Our project was primarily a development project geared toward providing support to teachers for understanding and identify activities where they could integrate or boost computational thinking. As such, the research wasn't designed to do a rigorous study of student outcomes. What we will have by the close of the project are case studies of teachers that include how their understanding has evolved, what steps they are now taking (or will take) to promote CT, and their assessment of how the activities moved the needle with their students, both in terms of CT and the underlying discipline (feedback from the different cohorts to this point has been positive).
Hampering any rigorous study of CT skills is the fact that there aren't any instruments that measure CT except as a part of a coding activity. Since our focus was not on doing that coding, it is difficult for us to envision how we would measure CT skills in isolation (much like it's difficult to measure the science or mathematical practices from NGSS and CCSS in isolation). It would make for some very interesting work to try to do so, perhaps dovetailing on the work in process that is addressing CT through programming-based assessments.
Feng Liu
Researcher
Thanks for the detailed explanation, Kevin!
Nancy McGowan
Instructional Math Coach
Using the "Oh Deer!" game as a means of collecting data was perfect! Student explanations and the ability to make meaningful connections were clear. You have taken a very difficult abstract concept and placed it in a context that allows the students to relate. Great work!
Kevin Waterman
Project Director
Thank you, Nancy! It helps to have started from an activity with such a rich background. I, along with colleagues here at EDC, continue to mull over ways to expand (and explode) the activity to allow for a stronger connection to how habitats operate as well as give students more of a chance to identify their own rules and perhaps even build out their own computer models, even at an early age. So many things to think about!
Ari Krakowski
Hi Kevin, the populations model is such a great example of integrating CT concepts with science concepts! I'm curious how you approached the design of the modules, in terms of which science concepts to address, as well as which CS/CT concepts.

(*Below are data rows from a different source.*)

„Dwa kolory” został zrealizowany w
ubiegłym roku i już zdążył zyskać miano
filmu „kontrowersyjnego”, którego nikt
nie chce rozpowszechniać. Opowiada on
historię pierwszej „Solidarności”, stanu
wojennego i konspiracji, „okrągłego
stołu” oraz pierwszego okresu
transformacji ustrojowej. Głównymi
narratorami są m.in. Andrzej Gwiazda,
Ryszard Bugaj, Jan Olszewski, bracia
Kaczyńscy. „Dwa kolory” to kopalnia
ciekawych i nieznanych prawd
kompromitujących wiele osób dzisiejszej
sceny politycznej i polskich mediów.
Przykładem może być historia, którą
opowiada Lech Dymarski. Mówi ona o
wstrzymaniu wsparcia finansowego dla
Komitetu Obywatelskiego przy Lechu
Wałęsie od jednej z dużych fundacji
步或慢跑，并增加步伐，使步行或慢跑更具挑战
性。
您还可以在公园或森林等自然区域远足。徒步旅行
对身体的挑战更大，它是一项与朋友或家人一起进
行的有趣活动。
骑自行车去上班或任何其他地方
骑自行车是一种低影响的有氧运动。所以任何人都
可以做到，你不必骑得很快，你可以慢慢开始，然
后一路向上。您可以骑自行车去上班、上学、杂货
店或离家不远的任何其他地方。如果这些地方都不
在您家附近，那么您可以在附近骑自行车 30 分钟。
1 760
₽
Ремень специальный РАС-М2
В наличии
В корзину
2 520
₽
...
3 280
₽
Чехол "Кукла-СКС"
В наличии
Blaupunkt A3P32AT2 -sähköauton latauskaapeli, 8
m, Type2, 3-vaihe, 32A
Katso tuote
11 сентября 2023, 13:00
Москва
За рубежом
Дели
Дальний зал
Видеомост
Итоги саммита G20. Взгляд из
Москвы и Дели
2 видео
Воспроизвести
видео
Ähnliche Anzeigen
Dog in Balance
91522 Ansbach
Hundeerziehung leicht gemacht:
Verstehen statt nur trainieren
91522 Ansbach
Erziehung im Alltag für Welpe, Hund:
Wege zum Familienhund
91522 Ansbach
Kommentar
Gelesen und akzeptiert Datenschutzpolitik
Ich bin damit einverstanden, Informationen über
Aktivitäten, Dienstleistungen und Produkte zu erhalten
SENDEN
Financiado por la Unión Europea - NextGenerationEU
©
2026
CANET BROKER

Thanks for sharing your work!
Kevin Waterman
Project Director
The project began by having small teacher teams (around 5) look at model curriculum units that the state of MA had developed under a Race to the Top grant. About half of the modules ultimately available have those as their basis, with the teacher teams working in tandem with subject matter experts at EDC. Other modules were either built from scratch by the teacher team (and refined and filled out by our curriculum developers) or written entirely in house.
In this project, our goal (at the start, at least) was to look at existing units and see how we could shore up or expand connections to CT. In that regard, we tried to ground ourselves in the kinds of activities teachers would be working with already--with the goal of identifying what kinds of activities are ripe to integrate CT.
As we progressed, some of the activities we produced from scratch started with CT integration in mind from the start (several of the mathematics modules are like that). We are also working on a new project that is revising an old curriculum (Insights), and doing sort of a mixture of the two processes: we are starting from existing materials, but we are looking at where a CT-rich activity might fit and then recreating a lesson (or sequence) to more tightly integrate it.
Further posting is closed as the event has ended.